Data excerpts
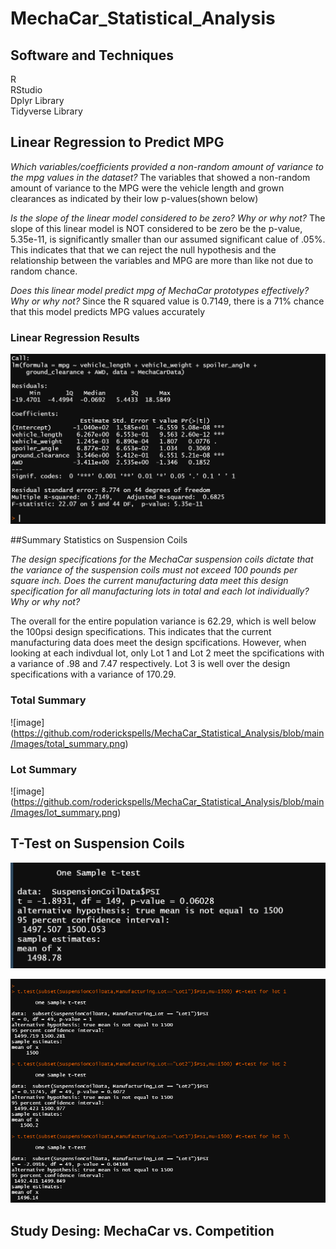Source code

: # MechaCar_Statistical_Analysis

## Software and Techniques 
R \
RStudio \
Dplyr Library \
Tidyverse Library




## Linear Regression to Predict MPG


*Which variables/coefficients provided a non-random amount of variance to the mpg values in the dataset?*
The variables that showed a non-random amount of variance to the MPG were the vehicle length and grown clearances as indicated by their low p-values(shown below)


*Is the slope of the linear model considered to be zero? Why or why not?*
The slope of this linear model is NOT considered to be zero be the p-value, 5.35e-11, is significantly smaller than our assumed significant calue of .05%. This indicates that that we can reject the null hypothesis and the relationship between the variables and MPG are more than like not due to random chance.

*Does this linear model predict mpg of MechaCar prototypes effectively? Why or why not?*
Since the R squared value is 0.7149, there is a 71% chance that this model predicts MPG values accurately 

### Linear Regression Results
![image](https://github.com/roderickspells/MechaCar_Statistical_Analysis/blob/main/Images/linear%20regression.png)

##Summary Statistics on Suspension Coils

*The design specifications for the MechaCar suspension coils dictate that the variance of the suspension coils must not exceed 100 pounds per square inch. Does the current manufacturing data meet this design specification for all manufacturing lots in total and each lot individually? Why or why not?*

The overall for the entire population variance is 62.29, which is well below the 100psi design specifications. This indicates that the current manufacturing data does meet the design spcifications. However, when looking at each indivdual lot, only Lot 1 and Lot 2 meet the spcifications with a variance of .98 and 7.47 respectively. Lot 3 is well over the design specifications with a variance of 170.29.

### Total Summary

![image]
(https://github.com/roderickspells/MechaCar_Statistical_Analysis/blob/main/Images/total_summary.png)

### Lot Summary 
![image]
(https://github.com/roderickspells/MechaCar_Statistical_Analysis/blob/main/Images/lot_summary.png)

## T-Test on Suspension Coils
![image](https://github.com/roderickspells/MechaCar_Statistical_Analysis/blob/main/Images/t-test%20for%20all%20lots.png)

![image](https://github.com/roderickspells/MechaCar_Statistical_Analysis/blob/main/Images/t-test%20for%20lot1-3.png)

## Study Desing: MechaCar vs. Competition
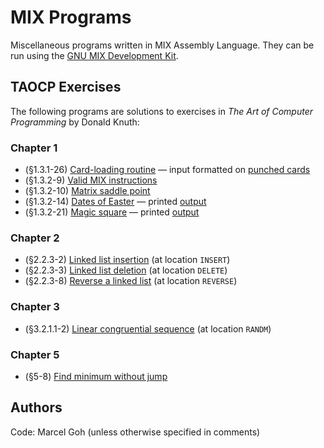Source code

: # MIX Programs

Miscellaneous programs written in MIX Assembly Language. They can be run using the [GNU MIX Development Kit](https://www.gnu.org/software/mdk/).

## TAOCP Exercises
The following programs are solutions to exercises in _The Art of Computer Programming_ by Donald Knuth:

### Chapter 1
+ (§1.3.1-26) [Card-loading routine](card_load.mixal) &mdash; input formatted on [punched cards](dev/1_3_1_26_input.txt)
+ (§1.3.2-9) [Valid MIX instructions](good_inst.mixal)
+ (§1.3.2-10) [Matrix saddle point](saddle_point.mixal)
+ (§1.3.2-14) [Dates of Easter](easter.mixal) &mdash; printed [output](dev/easter_1951_2050.txt)
+ (§1.3.2-21) [Magic square](magic_square.mixal) &mdash; printed [output](dev/magic_square_23_23.txt)

### Chapter 2
+ (§2.2.3-2) [Linked list insertion](linked_alloc.mixal) (at location `INSERT`)
+ (§2.2.3-3) [Linked list deletion](linked_alloc.mixal) (at location `DELETE`)
+ (§2.2.3-8) [Reverse a linked list](linked_alloc.mixal) (at location `REVERSE`)

### Chapter 3
+ (§3.2.1.1-2) [Linear congruential sequence](tictactoe.mixal) (at location `RANDM`)

### Chapter 5
+ (§5-8) [Find minimum without jump](jumpless_cmp.mixal)

## Authors
Code: Marcel Goh (unless otherwise specified in comments)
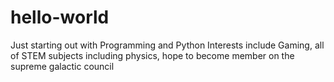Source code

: # hello-world
Just starting out with Programming and Python 
Interests include Gaming, all of STEM subjects including physics, hope to become member on the supreme galactic council
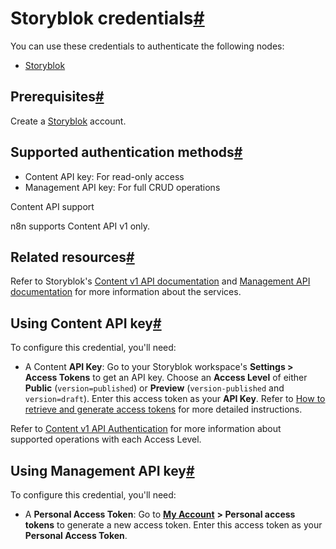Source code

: [](https://github.com/n8n-io/n8n-docs/edit/main/docs/integrations/builtin/credentials/storyblok.md "Edit this page")

# Storyblok credentials[#](#storyblok-credentials "Permanent link")

You can use these credentials to authenticate the following nodes:

*   [Storyblok](../../app-nodes/n8n-nodes-base.storyblok/)

## Prerequisites[#](#prerequisites "Permanent link")

Create a [Storyblok](https://www.storyblok.com/) account.

## Supported authentication methods[#](#supported-authentication-methods "Permanent link")

*   Content API key: For read-only access
*   Management API key: For full CRUD operations

Content API support

n8n supports Content API v1 only.

## Related resources[#](#related-resources "Permanent link")

Refer to Storyblok's [Content v1 API documentation](https://www.storyblok.com/docs/api/content-delivery/v1) and [Management API documentation](https://www.storyblok.com/docs/api/management/getting-started/introduction) for more information about the services.

## Using Content API key[#](#using-content-api-key "Permanent link")

To configure this credential, you'll need:

*   A Content **API Key**: Go to your Storyblok workspace's **Settings > Access Tokens** to get an API key. Choose an **Access Level** of either **Public** (`version=published`) or **Preview** (`version-published` and `version=draft`). Enter this access token as your **API Key**. Refer to [How to retrieve and generate access tokens](https://www.storyblok.com/faq/retrieve-and-generate-access-tokens) for more detailed instructions.

Refer to [Content v1 API Authentication](https://www.storyblok.com/docs/api/content-delivery/v1#topics/authentication) for more information about supported operations with each Access Level.

## Using Management API key[#](#using-management-api-key "Permanent link")

To configure this credential, you'll need:

*   A **Personal Access Token**: Go to [**My Account**](https://app.storyblok.com/#!/me/account) **\> Personal access tokens** to generate a new access token. Enter this access token as your **Personal Access Token**.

▶ **Instruction**: Please reproduce each entry above word for word and keep the pictures out of the copy.

▶ **Written response**:
Source code

: # MechaCar_Statistical_Analysis

## Software and Techniques 
R \
RStudio \
Dplyr Library \
Tidyverse Library




## Linear Regression to Predict MPG


*Which variables/coefficients provided a non-random amount of variance to the mpg values in the dataset?*
The variables that showed a non-random amount of variance to the MPG were the vehicle length and grown clearances as indicated by their low p-values(shown below)


*Is the slope of the linear model considered to be zero? Why or why not?*
The slope of this linear model is NOT considered to be zero be the p-value, 5.35e-11, is significantly smaller than our assumed significant calue of .05%. This indicates that that we can reject the null hypothesis and the relationship between the variables and MPG are more than like not due to random chance.

*Does this linear model predict mpg of MechaCar prototypes effectively? Why or why not?*
Since the R squared value is 0.7149, there is a 71% chance that this model predicts MPG values accurately 

### Linear Regression Results
![image](https://github.com/roderickspells/MechaCar_Statistical_Analysis/blob/main/Images/linear%20regression.png)

##Summary Statistics on Suspension Coils

*The design specifications for the MechaCar suspension coils dictate that the variance of the suspension coils must not exceed 100 pounds per square inch. Does the current manufacturing data meet this design specification for all manufacturing lots in total and each lot individually? Why or why not?*

The overall for the entire population variance is 62.29, which is well below the 100psi design specifications. This indicates that the current manufacturing data does meet the design spcifications. However, when looking at each indivdual lot, only Lot 1 and Lot 2 meet the spcifications with a variance of .98 and 7.47 respectively. Lot 3 is well over the design specifications with a variance of 170.29.

### Total Summary

![image]
(https://github.com/roderickspells/MechaCar_Statistical_Analysis/blob/main/Images/total_summary.png)

### Lot Summary 
![image]
(https://github.com/roderickspells/MechaCar_Statistical_Analysis/blob/main/Images/lot_summary.png)

## T-Test on Suspension Coils
![image](https://github.com/roderickspells/MechaCar_Statistical_Analysis/blob/main/Images/t-test%20for%20all%20lots.png)

![image](https://github.com/roderickspells/MechaCar_Statistical_Analysis/blob/main/Images/t-test%20for%20lot1-3.png)

## Study Desing: MechaCar vs. Competition
Source code

: # MIX Programs

Miscellaneous programs written in MIX Assembly Language. They can be run using the [GNU MIX Development Kit](https://www.gnu.org/software/mdk/).

## TAOCP Exercises
The following programs are solutions to exercises in _The Art of Computer Programming_ by Donald Knuth:

### Chapter 1
+ (§1.3.1-26) [Card-loading routine](card_load.mixal) &mdash; input formatted on [punched cards](dev/1_3_1_26_input.txt)
+ (§1.3.2-9) [Valid MIX instructions](good_inst.mixal)
+ (§1.3.2-10) [Matrix saddle point](saddle_point.mixal)
+ (§1.3.2-14) [Dates of Easter](easter.mixal) &mdash; printed [output](dev/easter_1951_2050.txt)
+ (§1.3.2-21) [Magic square](magic_square.mixal) &mdash; printed [output](dev/magic_square_23_23.txt)

### Chapter 2
+ (§2.2.3-2) [Linked list insertion](linked_alloc.mixal) (at location `INSERT`)
+ (§2.2.3-3) [Linked list deletion](linked_alloc.mixal) (at location `DELETE`)
+ (§2.2.3-8) [Reverse a linked list](linked_alloc.mixal) (at location `REVERSE`)

### Chapter 3
+ (§3.2.1.1-2) [Linear congruential sequence](tictactoe.mixal) (at location `RANDM`)

### Chapter 5
+ (§5-8) [Find minimum without jump](jumpless_cmp.mixal)

## Authors
Code: Marcel Goh (unless otherwise specified in comments)
Source code

: # hello-world
Just starting out with Programming and Python 
Interests include Gaming, all of STEM subjects including physics, hope to become member on the supreme galactic council
Source code

: [](https://github.com/n8n-io/n8n-docs/edit/main/docs/integrations/builtin/credentials/storyblok.md "Edit this page")

# Storyblok credentials[#](#storyblok-credentials "Permanent link")

You can use these credentials to authenticate the following nodes:

*   [Storyblok](../../app-nodes/n8n-nodes-base.storyblok/)

## Prerequisites[#](#prerequisites "Permanent link")

Create a [Storyblok](https://www.storyblok.com/) account.

## Supported authentication methods[#](#supported-authentication-methods "Permanent link")

*   Content API key: For read-only access
*   Management API key: For full CRUD operations

Content API support

n8n supports Content API v1 only.

## Related resources[#](#related-resources "Permanent link")

Refer to Storyblok's [Content v1 API documentation](https://www.storyblok.com/docs/api/content-delivery/v1) and [Management API documentation](https://www.storyblok.com/docs/api/management/getting-started/introduction) for more information about the services.

## Using Content API key[#](#using-content-api-key "Permanent link")

To configure this credential, you'll need:

*   A Content **API Key**: Go to your Storyblok workspace's **Settings > Access Tokens** to get an API key. Choose an **Access Level** of either **Public** (`version=published`) or **Preview** (`version-published` and `version=draft`). Enter this access token as your **API Key**. Refer to [How to retrieve and generate access tokens](https://www.storyblok.com/faq/retrieve-and-generate-access-tokens) for more detailed instructions.

Refer to [Content v1 API Authentication](https://www.storyblok.com/docs/api/content-delivery/v1#topics/authentication) for more information about supported operations with each Access Level.

## Using Management API key[#](#using-management-api-key "Permanent link")

To configure this credential, you'll need:

*   A **Personal Access Token**: Go to [**My Account**](https://app.storyblok.com/#!/me/account) **\> Personal access tokens** to generate a new access token. Enter this access token as your **Personal Access Token**.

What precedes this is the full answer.